In the method for the siding system, at step 401, at least one column 100 is attached to the wall, typically at a corner formed by adjacent wall sections. Preferably, the column 100 is nailed to studs 301 through the lateral supports 117, 119. Alternatively, the column 100 can be attached with screws and other types of fasteners, or even adhesive. Two or more columns 100 can be used in combination next to each other vertically or horizontally, as needed. The joints between adjacent columns 100 can be caulked or grouted, as deemed appropriate.
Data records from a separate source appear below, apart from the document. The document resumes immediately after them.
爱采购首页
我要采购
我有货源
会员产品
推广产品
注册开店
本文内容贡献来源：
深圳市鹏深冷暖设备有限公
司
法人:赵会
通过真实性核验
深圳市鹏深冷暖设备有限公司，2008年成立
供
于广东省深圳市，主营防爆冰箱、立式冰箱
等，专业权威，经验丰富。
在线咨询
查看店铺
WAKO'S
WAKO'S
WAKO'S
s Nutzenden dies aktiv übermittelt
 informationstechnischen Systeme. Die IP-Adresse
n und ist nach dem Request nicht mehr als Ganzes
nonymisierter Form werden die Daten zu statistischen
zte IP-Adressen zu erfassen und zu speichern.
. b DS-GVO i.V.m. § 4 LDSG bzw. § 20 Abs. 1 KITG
At step 403, planks 200 adjacent to the column 100 are cut to a desired length so that the planks butt up against the column when attached to the wall. At step 405, a plurality of planks 200 are attached to the wall. Adjacent planks 200 interlocked through the engagement of complimentary lower splines 215 to upper splines 217 on adjacent planks 200. The planks 200 are secured to the wall by preferably driving nails 305 through the plank near the upper spline 217. The planks 200 adjacent to the column 100 can help hid the nails used to attach the column 100 to the wall. Grout can be applied between adjacent planks as appropriate. In addition, joints between columns 100 and plank 200 can be caulked and/or grouted so as to form a water-resistant siding system.
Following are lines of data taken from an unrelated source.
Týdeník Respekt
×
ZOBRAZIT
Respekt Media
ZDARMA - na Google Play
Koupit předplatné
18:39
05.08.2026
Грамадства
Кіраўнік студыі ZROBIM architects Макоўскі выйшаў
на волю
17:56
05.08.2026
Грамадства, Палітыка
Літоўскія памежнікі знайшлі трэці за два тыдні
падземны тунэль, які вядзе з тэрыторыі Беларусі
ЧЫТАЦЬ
The columns 100 are formed by a number of manufacturing steps. A commercially available rigid polystyrene foam block is machined by a hot wire to yield a plurality of generally cylindrical cores 101 having a curved surface 103, a first flat surface 105, and a second flat surface 107. Grooves 113, 115 are formed by machining of the core along lateral edges 109, 111. Lateral supports 117, 119 are bonded along grooves 113, 115, respectively. The later supports are formed such that the outer surfaces of the lateral supports and the curved surface of the core form a continuous surface. A decorative skin 121 is laminated to the continuous surface by a vacuum table diaphragm press having a rubber diaphragm that conforms to the curved shape of the column. The decorative skin can be hardboard having one side embossed with a hewn log or other esthetic appearance. Alternatively, the decorative skin can be a veneer laminated to plain hardboard without embossing. The veneer, a decorative outer layer, is laminated to plain hardboard that is laminated to the core. The veneer is laminated to the plain hardboard by a vacuum table diaphragm press have a rubber diaphragm that conforms to the curved shape of the column. The outer surface of the decorative skin can then be painted or stained as appropriate.
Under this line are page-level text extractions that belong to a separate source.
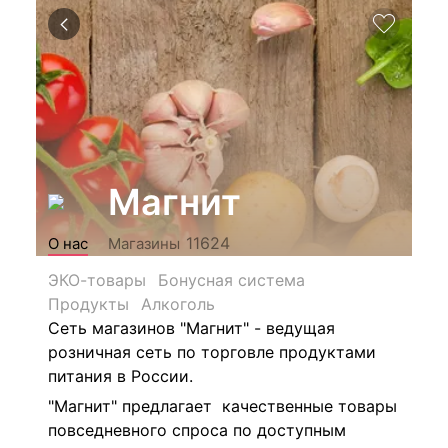
Магнит
11624
О нас
Магазины
ЭКО-товары
Бонусная система
Продукты
Алкоголь
Сеть магазинов "Магнит" - ведущая
розничная сеть по торговле продуктами
питания в России.
"Магнит" предлагает качественные товары
повседневного спроса по доступным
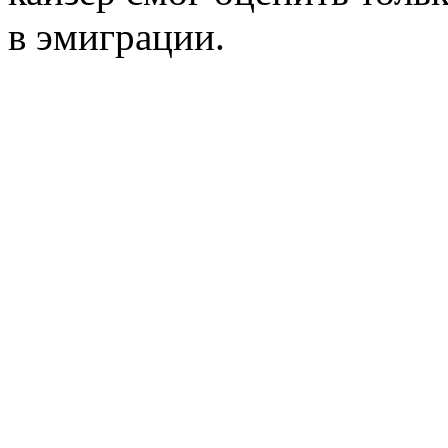
в эмиграции.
An advantage of the present invention is a siding system that simulates wood log construction that is made up of columns and planks that lightweight and insulating. The light weight of the siding system components simplifies installation saving both time and cost. The columns and planks are easy to handle and can be nailed directly to the wall, and preferably to the studs, without the needs for special support members, channels, or fasteners. Alternatively, the lightweight column can also be attached to the wall with adhesive and caulk. The siding system is insulating and can eliminate the need for the installation of a separate layer of insulation. The siding is esthetically pleasing because nails and fasteners used to install the planks and columns can be hidden. The overlapping design of adjacent planks forms a water resistant siding system. The materials used to form the siding system components are insect resistant, and can be treated to increase fire resistant. The siding system, except for the possible use of a wood veneer, is made from synthetic materials that minimize the environmental impact on forests.

The present invention may be embodied in other specific forms without departing from its spirit or essential characteristics. The described embodiments are to be considered in all respects only as illustrative and not restrictive. The scope of the invention is, therefore, indicated by the appended claims rather than by the foregoing description. All changes that come within the meaning and range of equivalency of the claims are to be embraced within their scope.